Implement TTL for "dynamic" documents

Current situation

I have an Elasticsearch workflow equivalent to the following:
I have tons of "animal sighting stations", each occasionally sending a "sighting event" of a specific animal species to the backend.
The backend stores only one document per (station, animal) pair. It upserts it into Elasticsearch in the following format:

stationId: string
animalSpecies: string
lastSeenAt: Date
suspectedRabies: boolean
<more redacted fields>
  • The lastSeenAt timestamp is updated on each upsert.
  • The suspectedRabies boolean is set to true when receiving the first sighting event with suspectedRabies: true (and it stays true regardless of future upserts).

The problem

There's a lot of space wasted on no-more-relevant documents, so I want to add a retention policy.
For example, if at least 10 days have passed since lastSeenAt, delete the document.

Solutions I've considered

1. ILM: Inserting a new document each time and taking the latest timestamp

Won't work for a couple of reasons:

  • This index receives all sorts of elaborate aggregations, which will be virtually impossible to implement once there are multiple copies of each sighting.
  • The suspectedRabies property has to be returned as true if one of the copies has it as true. (This can be solved by adding a _search.)

2. ILM: Deleting and creating the document

The problem with naively using ILM is that updating a document doesn't advance it to another tier, which means that "active sightings" may get deleted (but we want to keep them).

So, this solution involves not updating the document, but instead doing the following:

  1. Check if the sighting is in the index alias.
  2. If it is, delete it, and then insert it (making sure to choose the "maximum" value of suspectedRabies).
    If it's not, insert it.

What worries me about this solution are race conditions/version conflicts, but perhaps these can be solved with enough optimistic concurrency control and/or optimism.

An example case I want to avoid:
A sighting without suspectedRabies arrives. It thinks it's not in the index (because another sighting just arrived & deleted it), and then it is added to the index.
Potentially, the suspectedRabies: true property, which might have been there before the deletion, is now lost.

3. Using a periodic "Delete by query"

Apparently, this solution is similar to the implementation of Elasticsearch's historic _ttl feature.
As this feature was deleted due to performance issues, I rather avoid it.

Questions

Does one of the solutions above seem viable (at scale)?
Are there better solutions I'm missing?
Am I using Elasticsearch all wrong to begin with?

Any feedback would be much appreciated.

ILM requires time-based indices, which makes it difficult to update/upsert the way you describe.

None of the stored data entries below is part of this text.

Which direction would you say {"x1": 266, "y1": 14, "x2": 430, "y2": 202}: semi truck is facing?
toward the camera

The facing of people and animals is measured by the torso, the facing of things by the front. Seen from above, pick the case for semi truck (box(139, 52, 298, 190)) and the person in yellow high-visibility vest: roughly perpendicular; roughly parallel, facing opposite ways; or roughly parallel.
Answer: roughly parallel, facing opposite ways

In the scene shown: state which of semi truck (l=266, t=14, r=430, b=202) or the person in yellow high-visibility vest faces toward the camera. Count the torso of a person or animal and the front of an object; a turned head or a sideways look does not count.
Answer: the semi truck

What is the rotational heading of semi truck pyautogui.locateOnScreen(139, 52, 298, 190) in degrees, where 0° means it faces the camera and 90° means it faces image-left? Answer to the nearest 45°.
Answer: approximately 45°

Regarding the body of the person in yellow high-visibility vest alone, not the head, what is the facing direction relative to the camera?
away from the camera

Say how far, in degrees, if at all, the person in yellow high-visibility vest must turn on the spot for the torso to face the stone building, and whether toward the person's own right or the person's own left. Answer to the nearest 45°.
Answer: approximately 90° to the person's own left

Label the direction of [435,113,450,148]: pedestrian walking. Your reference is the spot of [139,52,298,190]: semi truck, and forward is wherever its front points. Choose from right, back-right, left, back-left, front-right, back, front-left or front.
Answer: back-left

This is indeed what the old TTL implementation used behind the scenes. Delete-by-query still exists and as far as I know is the only solution that gives the flexibility that you require. You will however have to trigger delete-by-query from outside Elasticsearch. If you run it reasonably frequently and only delete a small portion of the data each time I think it would still work well even if it is more inefficient than deleting complete indices.

Thank you for your response!

My concern about the 3rd solution is that I can not guarantee that only "a small portion of the data" would be deleted on each run.


What do you think about the 2nd solution? I haven't any significant disadvantage with it (assuming the mentioned race conditions can be handled with), except that the code implementing it would be rather unpleasant.

What is the total expected size of the data set?

It will depend on the chosen TTL, but it may be around 100GB-200GB (not counting replicas).

That is not very large, so I would recommend to try delete-by-query rather than add all the extra complexity of option 2.